EXERCISE PROMPT: Extract every line in the items below that contains the string "Рейт".

DATASET EXCERPTS below:

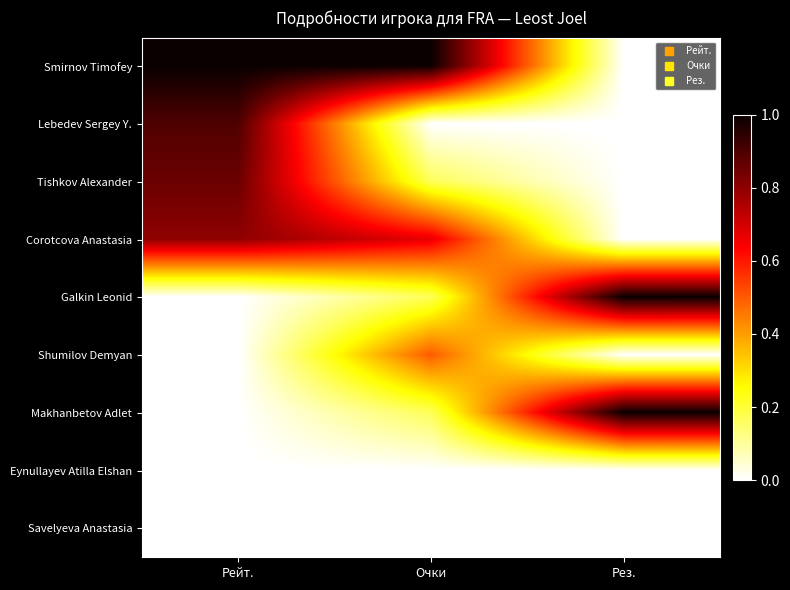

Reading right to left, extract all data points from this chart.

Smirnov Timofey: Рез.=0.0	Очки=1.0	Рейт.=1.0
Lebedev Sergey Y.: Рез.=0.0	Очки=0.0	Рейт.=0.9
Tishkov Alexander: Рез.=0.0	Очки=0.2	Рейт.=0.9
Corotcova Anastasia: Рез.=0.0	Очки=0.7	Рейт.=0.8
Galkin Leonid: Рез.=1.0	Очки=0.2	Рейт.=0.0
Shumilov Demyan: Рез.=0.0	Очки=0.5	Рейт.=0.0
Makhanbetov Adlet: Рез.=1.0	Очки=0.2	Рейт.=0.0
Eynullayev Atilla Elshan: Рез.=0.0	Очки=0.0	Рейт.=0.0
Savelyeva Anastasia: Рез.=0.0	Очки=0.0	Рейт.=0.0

End of DATASET EXCERPTS.
DATASET EXCERPTS below:

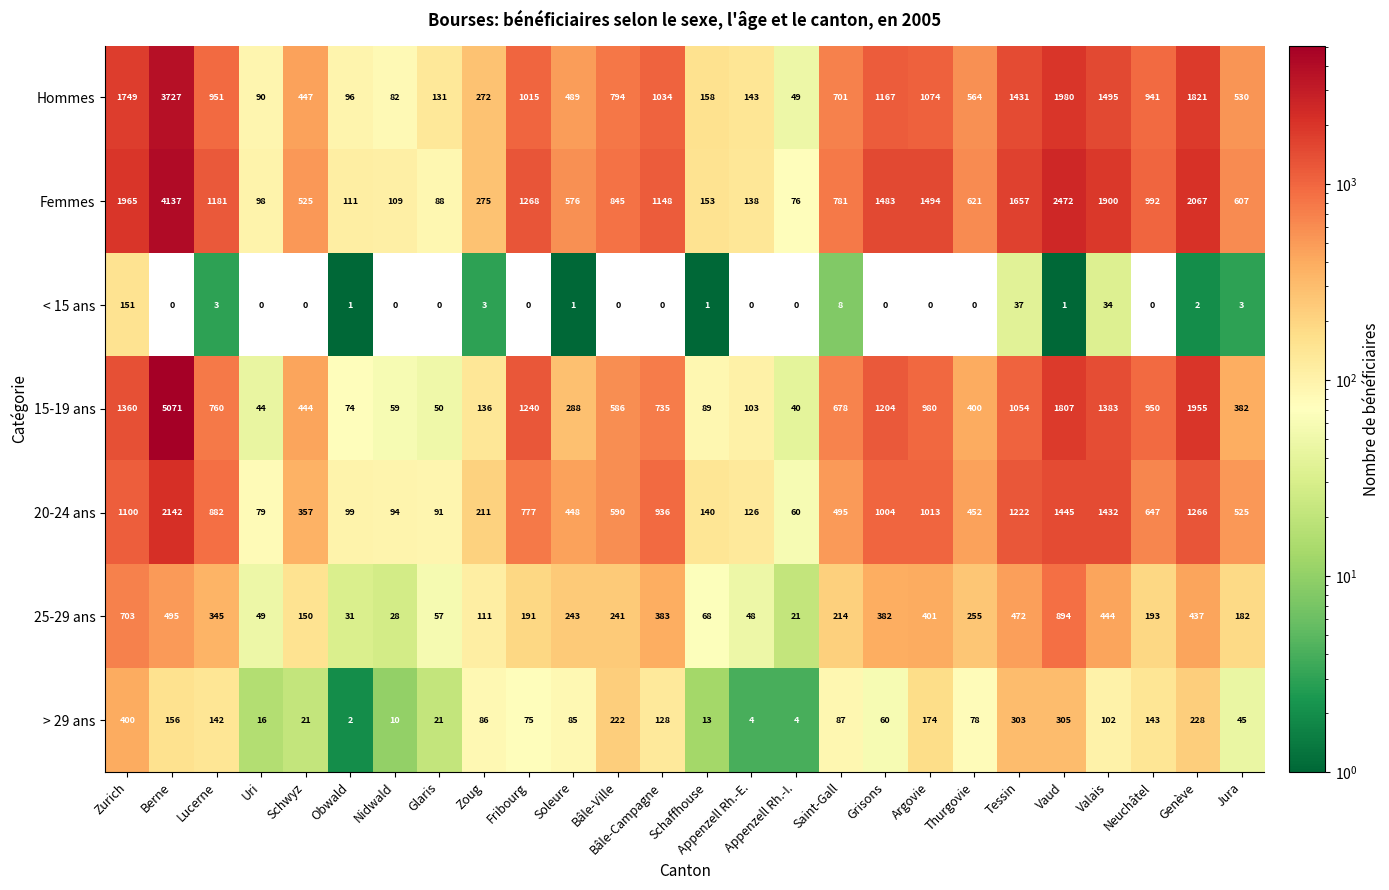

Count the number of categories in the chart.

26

End of DATASET EXCERPTS.
DATASET EXCERPTS below:

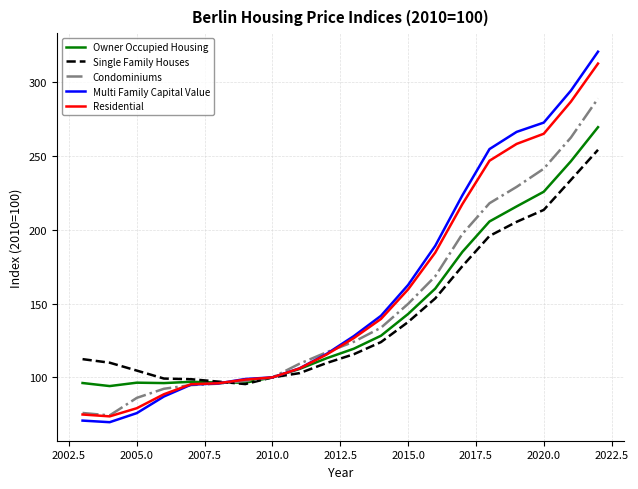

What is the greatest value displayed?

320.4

End of DATASET EXCERPTS.

ANSWER SPACE:
Smirnov Timofey: Рез.=0.0	Очки=1.0	Рейт.=1.0
Lebedev Sergey Y.: Рез.=0.0	Очки=0.0	Рейт.=0.9
Tishkov Alexander: Рез.=0.0	Очки=0.2	Рейт.=0.9
Corotcova Anastasia: Рез.=0.0	Очки=0.7	Рейт.=0.8
Galkin Leonid: Рез.=1.0	Очки=0.2	Рейт.=0.0
Shumilov Demyan: Рез.=0.0	Очки=0.5	Рейт.=0.0
Makhanbetov Adlet: Рез.=1.0	Очки=0.2	Рейт.=0.0
Eynullayev Atilla Elshan: Рез.=0.0	Очки=0.0	Рейт.=0.0
Savelyeva Anastasia: Рез.=0.0	Очки=0.0	Рейт.=0.0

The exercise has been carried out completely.